While it’s difficult to resist such enticements, the tendency to merge all of the end-of-the-year holidays into one big blur has its price, too. Moments in history like the Boston Marathon bombing, 9/11, the COVID-19 pandemic lockdowns, and just last month, the Lewiston, Maine mass shooting, solidify a basic human need to step back from the trappings of the 24/7/365 world that we’ve created and re-engage face-to-face with neighbors and strangers, family and friends. An outstretched hand, the desire to buffer the burdens of those in need before they spiral out of control and take innocent victims down with them, must continue to be nurtured in each generation as a worthwhile endeavor.

Having a national holiday like Thanksgiving allows us the freedom to disengage from our typically hectic schedules to give thanks and be present in the joy of the moment. That is a priceless gift.

So pause and say a prayer for the safe return of our soldiers and sailors stationed in far-flung regions of the world who remain separated from their loved ones on Thanksgiving protecting our cherished freedoms.

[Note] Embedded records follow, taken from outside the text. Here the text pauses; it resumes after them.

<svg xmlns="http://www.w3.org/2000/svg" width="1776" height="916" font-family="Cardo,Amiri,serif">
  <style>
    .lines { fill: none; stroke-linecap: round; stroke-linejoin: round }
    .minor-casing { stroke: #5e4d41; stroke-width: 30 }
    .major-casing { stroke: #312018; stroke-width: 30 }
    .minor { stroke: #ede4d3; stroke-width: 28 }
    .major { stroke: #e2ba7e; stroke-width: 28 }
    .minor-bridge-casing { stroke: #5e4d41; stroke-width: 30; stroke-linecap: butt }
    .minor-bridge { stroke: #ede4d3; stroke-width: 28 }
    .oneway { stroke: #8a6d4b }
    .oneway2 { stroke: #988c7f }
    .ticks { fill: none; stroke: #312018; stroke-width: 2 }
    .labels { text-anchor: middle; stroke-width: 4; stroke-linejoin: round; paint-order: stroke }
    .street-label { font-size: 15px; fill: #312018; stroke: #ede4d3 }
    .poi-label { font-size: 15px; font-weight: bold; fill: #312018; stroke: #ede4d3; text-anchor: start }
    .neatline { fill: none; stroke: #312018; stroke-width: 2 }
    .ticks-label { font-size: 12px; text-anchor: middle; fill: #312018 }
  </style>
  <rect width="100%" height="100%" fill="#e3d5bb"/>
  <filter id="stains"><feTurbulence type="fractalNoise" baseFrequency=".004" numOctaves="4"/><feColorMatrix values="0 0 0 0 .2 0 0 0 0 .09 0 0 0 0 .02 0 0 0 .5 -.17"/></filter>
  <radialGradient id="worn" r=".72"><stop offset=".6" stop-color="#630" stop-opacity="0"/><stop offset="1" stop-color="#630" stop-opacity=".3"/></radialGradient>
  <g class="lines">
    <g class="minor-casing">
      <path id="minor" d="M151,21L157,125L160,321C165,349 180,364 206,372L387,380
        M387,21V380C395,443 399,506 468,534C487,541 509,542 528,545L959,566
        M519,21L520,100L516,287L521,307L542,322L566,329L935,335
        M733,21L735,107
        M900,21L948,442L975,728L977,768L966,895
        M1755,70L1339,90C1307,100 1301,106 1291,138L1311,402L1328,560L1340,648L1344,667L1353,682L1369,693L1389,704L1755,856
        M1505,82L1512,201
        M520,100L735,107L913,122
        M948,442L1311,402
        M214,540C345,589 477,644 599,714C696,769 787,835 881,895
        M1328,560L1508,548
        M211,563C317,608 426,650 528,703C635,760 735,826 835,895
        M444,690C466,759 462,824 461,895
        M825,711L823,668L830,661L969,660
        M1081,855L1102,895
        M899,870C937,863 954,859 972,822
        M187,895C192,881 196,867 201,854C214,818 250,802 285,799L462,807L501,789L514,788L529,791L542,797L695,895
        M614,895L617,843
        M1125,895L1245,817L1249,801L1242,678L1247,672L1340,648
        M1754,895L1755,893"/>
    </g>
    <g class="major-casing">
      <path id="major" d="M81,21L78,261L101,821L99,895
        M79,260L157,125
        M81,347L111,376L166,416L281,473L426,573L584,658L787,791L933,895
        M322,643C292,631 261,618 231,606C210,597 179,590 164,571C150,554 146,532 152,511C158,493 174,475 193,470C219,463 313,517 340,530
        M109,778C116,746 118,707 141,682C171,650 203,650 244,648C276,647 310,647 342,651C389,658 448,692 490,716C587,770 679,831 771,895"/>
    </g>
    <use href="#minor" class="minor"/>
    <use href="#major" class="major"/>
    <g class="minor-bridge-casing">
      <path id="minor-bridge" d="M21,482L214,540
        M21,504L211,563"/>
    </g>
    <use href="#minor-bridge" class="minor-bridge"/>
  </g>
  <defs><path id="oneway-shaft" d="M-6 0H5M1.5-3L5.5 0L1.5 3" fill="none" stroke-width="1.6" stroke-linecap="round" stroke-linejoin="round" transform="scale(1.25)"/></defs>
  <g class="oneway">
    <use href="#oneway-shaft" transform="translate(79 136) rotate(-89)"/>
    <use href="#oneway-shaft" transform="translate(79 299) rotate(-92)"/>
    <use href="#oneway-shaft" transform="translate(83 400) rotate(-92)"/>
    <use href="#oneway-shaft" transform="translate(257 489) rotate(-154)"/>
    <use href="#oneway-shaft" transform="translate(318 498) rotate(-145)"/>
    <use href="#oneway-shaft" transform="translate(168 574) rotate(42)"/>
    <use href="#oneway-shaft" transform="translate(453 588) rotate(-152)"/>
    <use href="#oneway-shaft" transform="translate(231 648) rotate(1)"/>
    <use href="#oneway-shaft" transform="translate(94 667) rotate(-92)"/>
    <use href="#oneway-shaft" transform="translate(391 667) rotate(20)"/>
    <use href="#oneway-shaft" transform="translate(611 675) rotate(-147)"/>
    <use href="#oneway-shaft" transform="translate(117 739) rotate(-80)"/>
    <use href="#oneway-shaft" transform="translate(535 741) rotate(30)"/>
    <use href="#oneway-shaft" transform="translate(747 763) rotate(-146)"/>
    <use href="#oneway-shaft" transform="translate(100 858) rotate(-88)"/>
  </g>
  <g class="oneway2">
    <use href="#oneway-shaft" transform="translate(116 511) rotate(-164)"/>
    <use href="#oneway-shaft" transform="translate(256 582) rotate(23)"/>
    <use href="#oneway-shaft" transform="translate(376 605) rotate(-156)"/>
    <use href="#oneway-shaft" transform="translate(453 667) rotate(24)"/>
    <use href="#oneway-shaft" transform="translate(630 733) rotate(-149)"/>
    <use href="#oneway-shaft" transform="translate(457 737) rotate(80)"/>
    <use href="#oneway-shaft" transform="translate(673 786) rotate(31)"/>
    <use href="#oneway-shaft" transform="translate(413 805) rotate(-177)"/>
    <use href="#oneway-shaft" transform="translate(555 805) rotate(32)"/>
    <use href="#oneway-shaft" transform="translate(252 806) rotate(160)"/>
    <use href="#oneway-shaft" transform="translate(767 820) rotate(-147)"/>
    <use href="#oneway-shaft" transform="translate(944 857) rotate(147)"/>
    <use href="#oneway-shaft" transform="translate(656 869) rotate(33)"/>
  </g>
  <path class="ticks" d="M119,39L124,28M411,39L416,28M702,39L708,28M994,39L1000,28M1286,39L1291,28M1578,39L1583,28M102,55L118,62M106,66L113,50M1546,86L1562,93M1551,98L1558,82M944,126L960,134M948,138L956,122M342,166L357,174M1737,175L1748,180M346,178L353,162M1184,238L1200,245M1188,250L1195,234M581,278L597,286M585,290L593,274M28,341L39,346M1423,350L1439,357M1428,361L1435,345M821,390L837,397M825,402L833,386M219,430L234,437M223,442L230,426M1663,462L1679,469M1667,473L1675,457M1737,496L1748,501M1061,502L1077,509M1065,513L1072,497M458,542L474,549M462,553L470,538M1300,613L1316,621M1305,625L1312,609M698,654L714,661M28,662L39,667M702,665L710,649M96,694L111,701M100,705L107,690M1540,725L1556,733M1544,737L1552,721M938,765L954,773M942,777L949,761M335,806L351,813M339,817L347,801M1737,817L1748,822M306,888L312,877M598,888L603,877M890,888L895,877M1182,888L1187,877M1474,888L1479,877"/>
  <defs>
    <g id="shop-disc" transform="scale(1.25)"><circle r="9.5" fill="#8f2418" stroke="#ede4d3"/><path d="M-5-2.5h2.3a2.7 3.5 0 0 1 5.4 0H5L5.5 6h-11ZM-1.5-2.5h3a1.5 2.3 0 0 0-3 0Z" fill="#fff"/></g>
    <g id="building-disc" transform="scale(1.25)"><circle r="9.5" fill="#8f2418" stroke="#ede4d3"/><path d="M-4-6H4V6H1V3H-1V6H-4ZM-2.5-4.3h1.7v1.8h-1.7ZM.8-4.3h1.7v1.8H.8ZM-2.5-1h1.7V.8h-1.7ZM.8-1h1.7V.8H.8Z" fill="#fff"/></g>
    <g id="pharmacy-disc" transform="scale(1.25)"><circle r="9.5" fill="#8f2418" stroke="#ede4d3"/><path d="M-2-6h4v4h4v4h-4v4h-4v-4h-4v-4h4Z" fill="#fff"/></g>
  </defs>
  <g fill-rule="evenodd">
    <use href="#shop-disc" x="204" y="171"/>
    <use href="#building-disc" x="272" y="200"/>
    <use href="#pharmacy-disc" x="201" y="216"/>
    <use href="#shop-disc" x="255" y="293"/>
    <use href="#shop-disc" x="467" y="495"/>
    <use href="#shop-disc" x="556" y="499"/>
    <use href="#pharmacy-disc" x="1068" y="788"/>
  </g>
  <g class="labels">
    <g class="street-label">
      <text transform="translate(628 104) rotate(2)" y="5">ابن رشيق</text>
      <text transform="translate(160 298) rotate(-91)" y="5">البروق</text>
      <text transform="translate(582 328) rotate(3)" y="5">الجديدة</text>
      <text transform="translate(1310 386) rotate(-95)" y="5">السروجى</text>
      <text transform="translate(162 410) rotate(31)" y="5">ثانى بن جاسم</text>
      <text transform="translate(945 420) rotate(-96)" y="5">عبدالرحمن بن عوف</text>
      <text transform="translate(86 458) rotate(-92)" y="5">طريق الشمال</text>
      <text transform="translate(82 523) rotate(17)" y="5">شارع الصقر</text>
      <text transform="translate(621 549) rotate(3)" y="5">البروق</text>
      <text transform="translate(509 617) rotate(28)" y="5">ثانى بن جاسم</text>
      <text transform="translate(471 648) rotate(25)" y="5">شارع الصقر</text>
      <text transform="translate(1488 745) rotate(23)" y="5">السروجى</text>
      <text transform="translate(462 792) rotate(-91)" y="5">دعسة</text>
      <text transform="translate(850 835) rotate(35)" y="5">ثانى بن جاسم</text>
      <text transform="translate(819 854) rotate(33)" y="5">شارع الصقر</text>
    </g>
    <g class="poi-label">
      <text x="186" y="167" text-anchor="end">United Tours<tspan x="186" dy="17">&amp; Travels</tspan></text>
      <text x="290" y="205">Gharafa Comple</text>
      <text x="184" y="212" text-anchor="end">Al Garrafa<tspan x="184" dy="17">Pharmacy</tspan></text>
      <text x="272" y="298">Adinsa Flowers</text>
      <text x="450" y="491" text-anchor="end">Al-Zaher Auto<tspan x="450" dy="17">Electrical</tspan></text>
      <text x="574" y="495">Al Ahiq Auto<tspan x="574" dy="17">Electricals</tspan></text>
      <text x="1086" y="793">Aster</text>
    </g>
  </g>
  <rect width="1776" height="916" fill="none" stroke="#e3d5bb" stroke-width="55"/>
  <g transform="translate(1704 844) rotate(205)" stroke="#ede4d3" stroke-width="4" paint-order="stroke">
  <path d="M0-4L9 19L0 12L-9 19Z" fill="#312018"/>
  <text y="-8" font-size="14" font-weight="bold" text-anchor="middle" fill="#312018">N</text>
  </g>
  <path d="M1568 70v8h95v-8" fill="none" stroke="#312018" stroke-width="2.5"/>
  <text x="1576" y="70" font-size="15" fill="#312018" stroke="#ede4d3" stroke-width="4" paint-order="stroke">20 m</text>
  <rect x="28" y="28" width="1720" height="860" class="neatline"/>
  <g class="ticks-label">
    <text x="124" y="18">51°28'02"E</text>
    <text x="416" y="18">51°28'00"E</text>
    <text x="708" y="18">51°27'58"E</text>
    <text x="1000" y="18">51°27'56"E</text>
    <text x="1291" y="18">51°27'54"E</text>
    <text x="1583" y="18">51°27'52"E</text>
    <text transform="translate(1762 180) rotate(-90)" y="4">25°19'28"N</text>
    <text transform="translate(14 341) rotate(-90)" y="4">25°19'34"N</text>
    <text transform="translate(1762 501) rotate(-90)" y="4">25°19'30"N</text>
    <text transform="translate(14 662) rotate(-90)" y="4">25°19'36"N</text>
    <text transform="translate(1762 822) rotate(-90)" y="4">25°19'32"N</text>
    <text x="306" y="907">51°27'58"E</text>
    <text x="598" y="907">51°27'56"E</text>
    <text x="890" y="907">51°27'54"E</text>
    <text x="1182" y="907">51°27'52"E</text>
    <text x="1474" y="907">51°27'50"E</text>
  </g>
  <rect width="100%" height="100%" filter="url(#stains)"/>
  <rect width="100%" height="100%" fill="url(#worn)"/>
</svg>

Take the time to enjoy the company of loved ones, play with the kids, and yes, listen patiently to the stories retold by our grandparents or elderly aunts and uncles. It will pay dividends that can’t be measured on a balance sheet.

There’s no doubt that Black Friday, Cyber Monday, Giving Tuesday, and all the wonderful goodies associated with our 24/7 news and advertising cycle will herald in the holiday shopping season soon enough. The crowds can wait. The devices can be powered down. On this night, throw another log on the fire, relax and soak it all in. An extra slice of pumpkin pie awaits.